Ich gebe zu, an einer Stelle des Interviews war ich auch überrascht, nämlich als ich mich dann so nebenbei in der Kategorie angeblicher Nostalgiker wiederzufinden glaubte, die versuchen, aus Frust politisches Kapital zu schlagen. Herr Ministerpräsident, aber ich weiß, wie ich das zu lesen habe. - Geschenkt.

(Zurufe von der CDU: Genau! Genau! Jawohl!)

Angesichts der heutigen Debatte, sehr geehrte Kolleginnen und Kollegen von der CDU und der FDP, will ich Sie bloß einmal fragen: Wollen Sie wirklich, dass angesichts von Jubiläen rein gar nichts Kritisches mehr gesagt werden darf? Ich dachte, diese Zeiten hätten wir eigentlich überwunden.

(Senftleben [CDU]: Natürlich!)

Ich frage Sie sehr ernsthaft und doch freundlich: Ist nicht die Bundesrepublik Deutschland in den letzten 20 Jahren auch merklich anders geworden? Selbst wer 1989 noch reinen Herzens Helmut Kohl folgte, wollte sicherlich nicht unbedingt in das Land mit § 218 StGB, mit Hartz IV, mit der Ost-West-Rente bzw. Rente mit 67,

(Zurufe von der CDU: Genau!)

einem Zwei-Klassen-Gesundheitssystem, ungerecht verteilten Bildungschancen oder der Beteiligung deutscher Soldaten an Militäreinsätzen im Ausland.

(Zurufe von der CDU)

Im Übrigen, als es um die Entwürdigung bzw. die Nichtanerkennung von Lebensleistungen, von denen Frau Dr. Ludwig sprach, ging, möchte ich darauf hinweisen: Mein Kollege Dr. Woidke hat dazu alles ausgeführt. Es ging um die Nichtanerkennung von Bildungsabschlüssen oder zum Beispiel darum, dass die Lebensarbeitszeit von Leuten zumindest zur Hälfte in einem schwarzen Loch verschwand.

Wenn denn die FDP-Fraktion wollte, dass wir - ich zitiere Ihren Begründungstext -: „miteinander in der modernen, aufgeklärten und demokratischen Bundesrepublik ankommen“, dann bietet unsere Debatte hier heute nicht gerade das Bild, als hätten wir das schon einmal geschafft, jedenfalls was das Zuhören betrifft.
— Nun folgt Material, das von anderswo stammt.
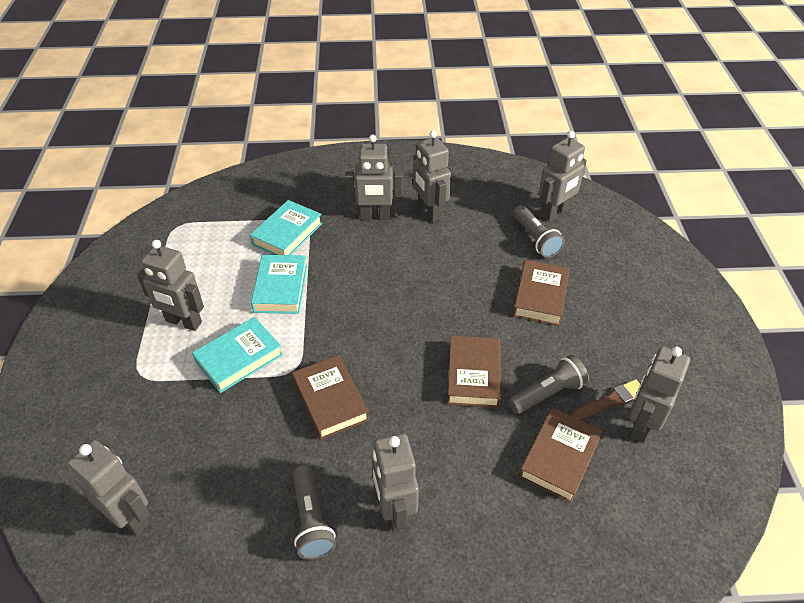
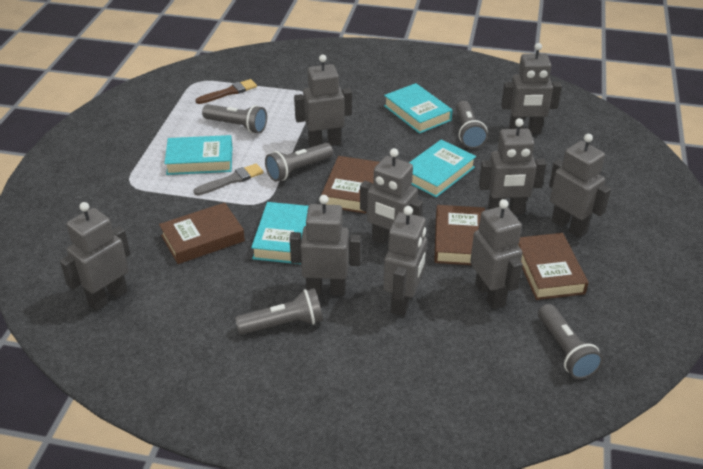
grey brush: none = 0 -> [194,164,264,195] = 1
grey flashlight: [293,465,336,560] [508,355,589,414] [513,205,565,258] = 3 -> [202,104,267,133] [235,288,323,335] [265,143,333,182] [456,101,488,149] [538,304,603,379] = 5
grey robot: [68,440,150,536] [137,240,204,331] [345,134,402,220] [371,434,419,531] [413,130,451,222] [539,131,587,221] [629,347,690,443] = 7 -> [60,202,130,311] [289,195,361,296] [294,55,352,147] [360,148,423,244] [383,206,427,316] [470,199,523,309] [479,118,546,214] [501,43,562,134] [549,134,611,238] = 9
turquoise book: [192,317,283,393] [250,200,322,255] [251,255,307,314] = 3 -> [164,135,233,175] [251,202,309,264] [384,83,453,134] [409,139,476,197] = 4

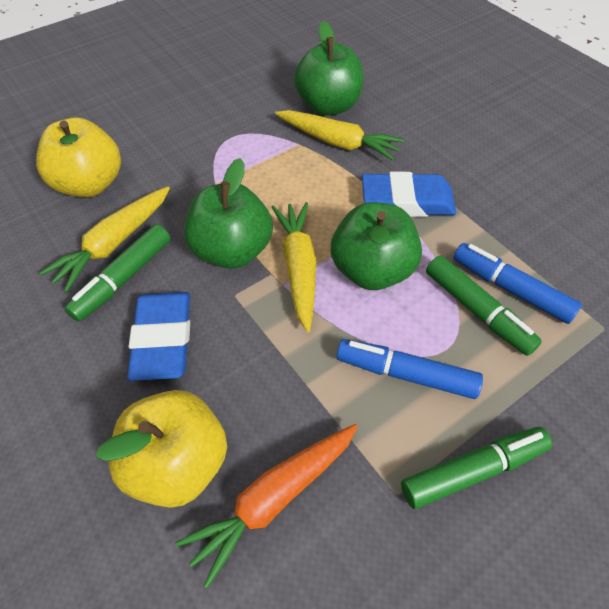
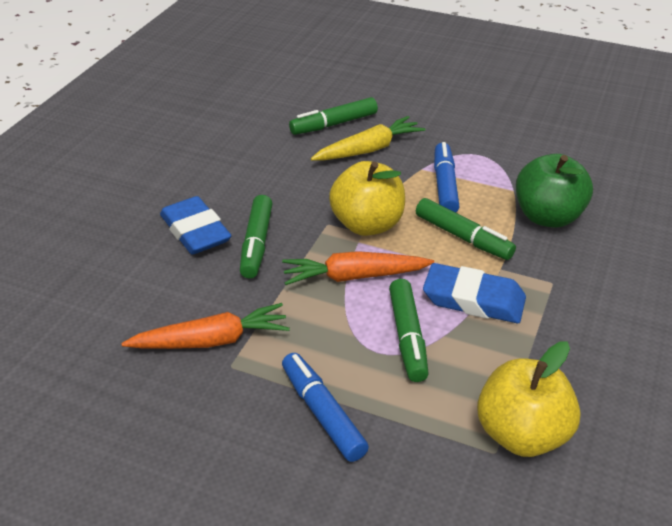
green apple: [184,158,273,269] [294,21,364,115] [331,202,422,290] = 3 -> [516,154,593,228] = 1
green marker: [64,224,170,322] [401,427,552,509] [426,255,542,356] = 3 -> [240,195,273,279] [289,97,378,135] [389,279,429,382] [416,198,516,260] = 4
orange carrot: [175,424,358,589] = 1 -> [121,303,290,349] [282,251,434,285] = 2
yellow carrot: [39,186,170,292] [272,202,316,332] [275,110,404,161] = 3 -> [311,116,425,161] = 1

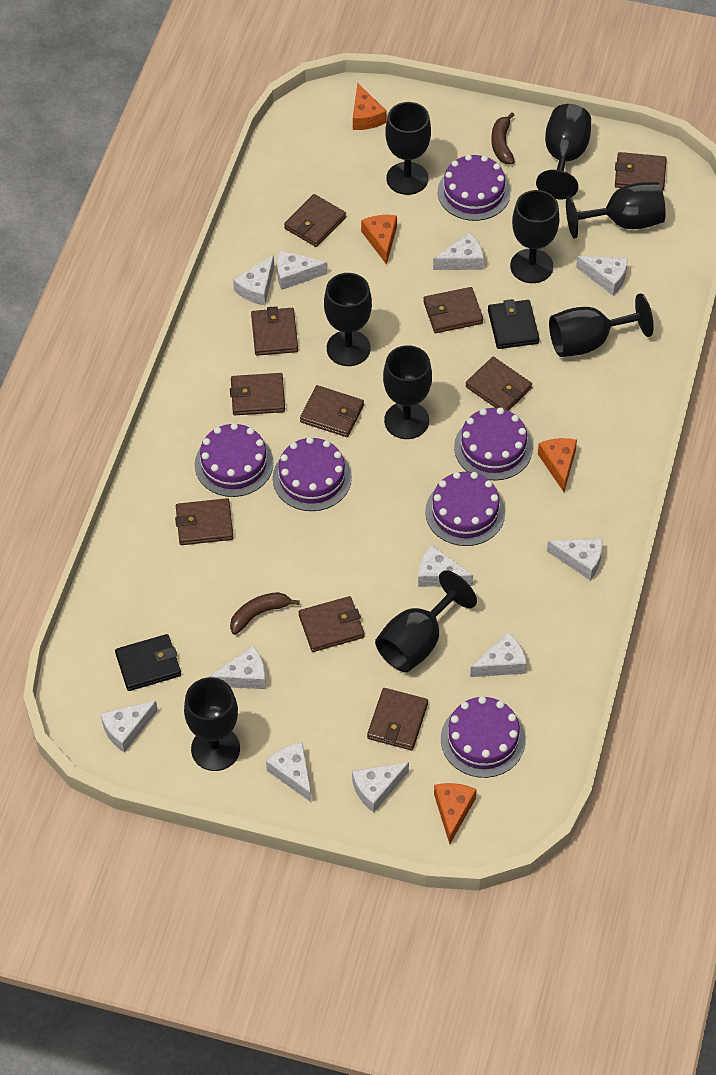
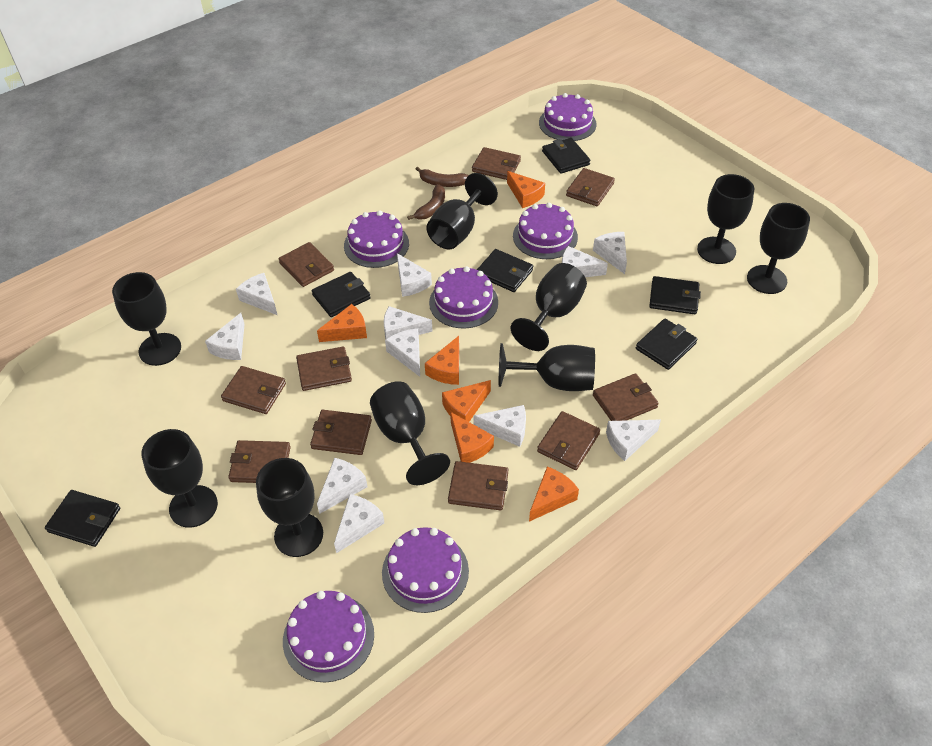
black wallet: [115,634,181,691] [488,299,540,349] = 2 -> [45,490,120,547] [312,272,371,317] [477,249,533,292] [542,138,591,174] [636,318,697,370] [649,276,701,314] = 6
orange cheese: [353,83,387,130] [361,215,397,265] [434,783,477,844] [538,438,577,492] = 4 -> [317,304,367,342] [425,336,459,385] [442,380,491,422] [450,412,494,463] [507,171,545,208] [529,467,579,522] = 6

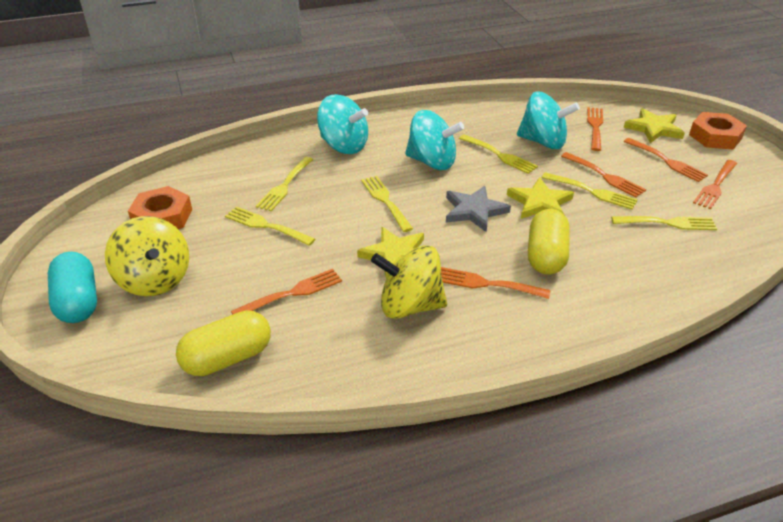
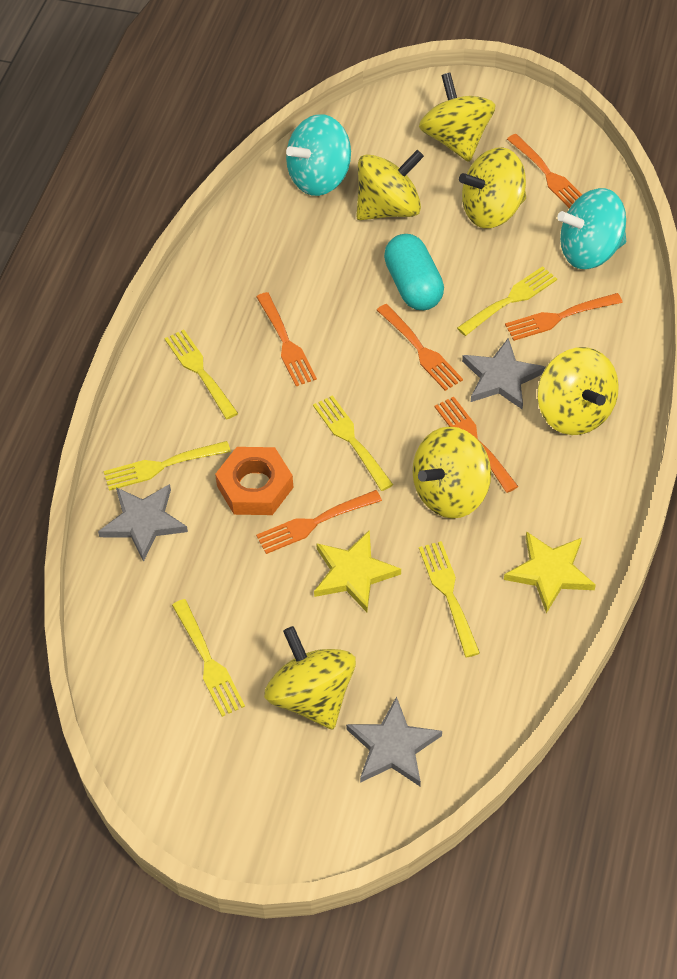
grey star: [446,186,511,232] = 1 -> [98,484,188,562] [346,696,442,786] [462,338,546,409] = 3
orange nut: [128,186,192,229] [689,112,747,149] = 2 -> [215,447,293,515] = 1
turquoise spinning top: [317,94,368,154] [405,110,464,170] [517,91,580,149] = 3 -> [286,114,351,196] [557,188,626,269] = 2
yellow capsule: [176,310,271,376] [528,209,570,274] = 2 -> none = 0
yellow spinning top: [105,216,189,296] [371,245,447,319] = 2 -> [264,626,356,729] [356,150,424,220] [413,426,491,519] [419,73,495,162] [459,147,526,228] [537,347,619,435] = 6
yellow star: [357,227,424,278] [507,177,574,219] [624,108,685,143] = 3 -> [314,530,401,612] [504,531,596,613] = 2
(Beifall DIE LINKE und SPD)

Wer hätte damals gedacht, dass Ossis und Wessis nach 20 Jahren immer noch qua Geburts- und Arbeitsort verschieden bezahlt werden? Ich sage Ihnen, diese Entwicklungen folgten alle keinem Naturgesetz, sondern sie wurden politisch entschieden. Daran, sehr geehrte Kollegen von CDU und FDP, sind auch Sie beteiligt.

Lassen Sie uns also weiter streiten und nicht, wie Sie gestern sagten, Herr Kollege Lipsdorf, den Ministerpräsidenten darum bitten, Stellung zu nehmen. Stellung genommen habe ich 20 Jahre nicht, und ich vermisse auch nicht, dass ich es nicht mehr tun muss.

(Beifall DIE LINKE und SPD)

Deshalb plädiere ich dafür. Ich bin bei politischen Debatten immer für weniger Aufregung und mehr für Anregung. Ich muss Ihnen leider auch sagen: Sie kultivieren hier seitens der Opposition seit Monaten die Aufregung, und Ihre Erregung bleibt leider manchmal folgenlos. Ich denke an die Haushaltsdebatte und das Nichtwissen, wie man etwas finanzieren soll. Sie haben mal eben eine globale Minderausgabe vorgeschlagen, aber keinen einzigen untersetzten Antrag zum Haushalt eingebracht, als wir über den Haushalt 2010 diskutiert haben. Das ist ein Fakt.

(Senftleben [CDU]: Lesen!)

Ich möchte an dieser Stelle noch einmal unterstreichen: Die Fähigkeit zu lesen und Texte in ihrer Gesamtheit zu erfassen kommt Ihnen leider in letzter Zeit oft abhanden.